6.2. Index of Memory’s Influence

The stability of the cumulative cases of infections and the variation on the speed of convergence for different values of $\alpha$ are illustrated in Figure 1.

We observe that for a longer period of time, infected populations decrease and tend to zero. Further, the smaller the order of differentiation, the slower the convergence to the steady state.

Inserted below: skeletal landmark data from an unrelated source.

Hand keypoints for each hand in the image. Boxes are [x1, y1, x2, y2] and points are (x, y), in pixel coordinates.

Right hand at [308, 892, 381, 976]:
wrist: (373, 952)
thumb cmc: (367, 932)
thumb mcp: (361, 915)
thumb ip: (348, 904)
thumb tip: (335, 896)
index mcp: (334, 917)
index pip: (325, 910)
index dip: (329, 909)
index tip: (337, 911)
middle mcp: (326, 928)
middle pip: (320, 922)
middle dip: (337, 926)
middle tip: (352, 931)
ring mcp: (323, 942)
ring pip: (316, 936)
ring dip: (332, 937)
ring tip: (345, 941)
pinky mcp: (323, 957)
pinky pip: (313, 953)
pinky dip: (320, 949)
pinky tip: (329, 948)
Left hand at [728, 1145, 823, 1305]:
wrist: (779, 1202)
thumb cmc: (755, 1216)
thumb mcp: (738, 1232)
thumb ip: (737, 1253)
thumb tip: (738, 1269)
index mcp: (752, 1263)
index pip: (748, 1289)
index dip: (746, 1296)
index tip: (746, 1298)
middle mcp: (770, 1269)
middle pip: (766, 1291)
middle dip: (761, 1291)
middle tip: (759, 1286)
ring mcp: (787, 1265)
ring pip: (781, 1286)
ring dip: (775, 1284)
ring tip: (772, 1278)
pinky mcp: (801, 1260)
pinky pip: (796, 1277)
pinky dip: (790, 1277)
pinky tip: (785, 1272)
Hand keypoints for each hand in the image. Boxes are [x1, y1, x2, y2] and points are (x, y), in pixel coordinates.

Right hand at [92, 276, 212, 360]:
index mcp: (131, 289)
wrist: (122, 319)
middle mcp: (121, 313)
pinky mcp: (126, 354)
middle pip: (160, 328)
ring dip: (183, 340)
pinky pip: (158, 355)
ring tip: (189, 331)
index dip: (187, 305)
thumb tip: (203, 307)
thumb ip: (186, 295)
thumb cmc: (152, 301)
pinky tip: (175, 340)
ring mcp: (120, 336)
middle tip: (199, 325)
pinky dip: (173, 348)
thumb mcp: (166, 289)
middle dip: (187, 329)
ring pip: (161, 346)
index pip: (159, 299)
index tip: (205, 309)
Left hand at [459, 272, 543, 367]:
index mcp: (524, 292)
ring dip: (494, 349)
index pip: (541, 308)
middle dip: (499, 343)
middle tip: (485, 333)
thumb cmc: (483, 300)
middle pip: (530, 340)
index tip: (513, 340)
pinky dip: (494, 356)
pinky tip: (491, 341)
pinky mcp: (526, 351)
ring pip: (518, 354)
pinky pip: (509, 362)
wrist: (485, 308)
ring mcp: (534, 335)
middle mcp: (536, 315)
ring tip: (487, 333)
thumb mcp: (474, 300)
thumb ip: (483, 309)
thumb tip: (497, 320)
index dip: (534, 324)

6.3. Infectivity Rate and Effect on the Basic Reproduction Number

To highlight the effect of the reproduction number $R_0$, from Figure 2, Figure 3 and Figure 4, three different scenarios for the infectivity rate $\beta$ are considered with respect to each value of the index memory. Our results show that there is a significant decrease in the peak values of each infected categories of population when the reproduction number $R_0$ is reduced. For the case of super-spreaders, the curves always start with a decreasing slope and later change the peak but with lower total number of infected individuals. This makes these classes particularly special and might have a huge effect in the progression of the other infected classes. In the particular case of Portugal, it is remarkable that the peak of infected super-spreaders is less than one.

7. Conclusions

In this paper, we have analyzed in detail a fractional-order COVID-19 model, previously used for fitting the number of confirmed cases of infections from the region of Galicia, Spain, and Portugal [23]. An analytical study on the stability of the steady state was conducted and numerical simulations investigated for all infected compartments of the population. The model qualitative analysis reconfirm stability of the steady state for both classical and fractional-order models, whenever the threshold condition $R_0<1$ holds. Global stability is then deduced by a fractional-order version of LaSalle’s invariant set theorem. Moreover, our numerical solutions show that the time speed evolution for the dynamical model to reach the steady state is affected by the order $\alpha$ of index memory. It remains open the question of how to prove global stability in the case when $R_0>1$. For all numerical simulations we have done, the equilibrium was always stable.